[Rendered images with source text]
◇ ◇ ◇

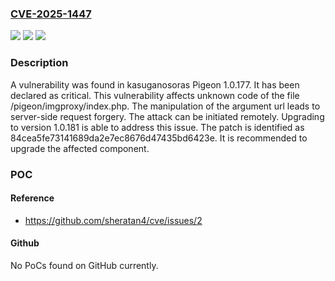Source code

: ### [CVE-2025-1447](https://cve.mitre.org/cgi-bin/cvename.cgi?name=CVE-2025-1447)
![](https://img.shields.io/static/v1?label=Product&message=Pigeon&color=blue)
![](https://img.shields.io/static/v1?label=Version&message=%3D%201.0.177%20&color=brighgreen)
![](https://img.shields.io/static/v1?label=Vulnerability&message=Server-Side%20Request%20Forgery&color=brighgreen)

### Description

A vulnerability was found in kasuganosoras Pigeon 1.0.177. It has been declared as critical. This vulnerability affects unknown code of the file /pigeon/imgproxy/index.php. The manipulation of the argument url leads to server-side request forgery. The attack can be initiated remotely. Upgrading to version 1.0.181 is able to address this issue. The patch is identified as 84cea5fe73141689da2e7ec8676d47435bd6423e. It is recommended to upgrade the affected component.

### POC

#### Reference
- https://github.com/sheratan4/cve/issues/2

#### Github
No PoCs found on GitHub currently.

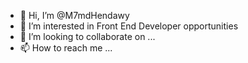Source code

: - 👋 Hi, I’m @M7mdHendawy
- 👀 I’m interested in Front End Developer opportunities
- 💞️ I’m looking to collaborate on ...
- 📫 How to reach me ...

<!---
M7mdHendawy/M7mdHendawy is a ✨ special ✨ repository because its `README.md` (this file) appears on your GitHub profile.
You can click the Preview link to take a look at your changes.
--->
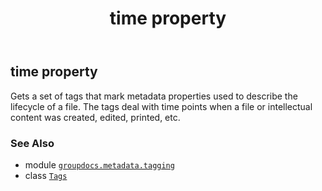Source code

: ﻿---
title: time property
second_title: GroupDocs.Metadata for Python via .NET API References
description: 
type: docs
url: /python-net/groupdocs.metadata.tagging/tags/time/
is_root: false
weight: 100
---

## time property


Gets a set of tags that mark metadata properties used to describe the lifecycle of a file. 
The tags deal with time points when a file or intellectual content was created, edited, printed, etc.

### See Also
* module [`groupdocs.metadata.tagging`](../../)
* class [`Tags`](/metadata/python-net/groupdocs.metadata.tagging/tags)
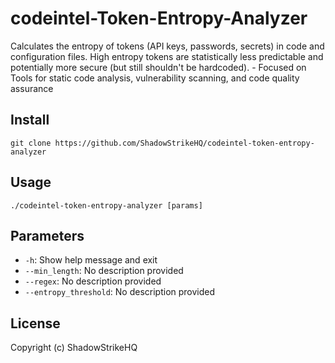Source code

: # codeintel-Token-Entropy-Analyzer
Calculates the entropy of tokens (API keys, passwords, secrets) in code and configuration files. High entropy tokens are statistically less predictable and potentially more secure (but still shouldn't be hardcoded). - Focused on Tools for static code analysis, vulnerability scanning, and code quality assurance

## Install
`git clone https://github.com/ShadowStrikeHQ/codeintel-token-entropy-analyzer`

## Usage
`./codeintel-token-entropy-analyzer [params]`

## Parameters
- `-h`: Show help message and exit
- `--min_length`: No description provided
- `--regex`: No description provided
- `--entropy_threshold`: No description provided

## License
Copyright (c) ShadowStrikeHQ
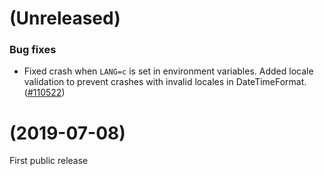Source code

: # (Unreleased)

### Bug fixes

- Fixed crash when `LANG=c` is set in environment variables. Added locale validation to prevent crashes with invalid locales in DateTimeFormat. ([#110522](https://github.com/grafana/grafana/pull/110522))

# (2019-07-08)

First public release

◇ ◇ ◇

What you need to do: Go through the records and pull out each line that includes the word "your".

Output for this task:
M7mdHendawy/M7mdHendawy is a ✨ special ✨ repository because its `README.md` (this file) appears on your GitHub profile.
You can click the Preview link to take a look at your changes.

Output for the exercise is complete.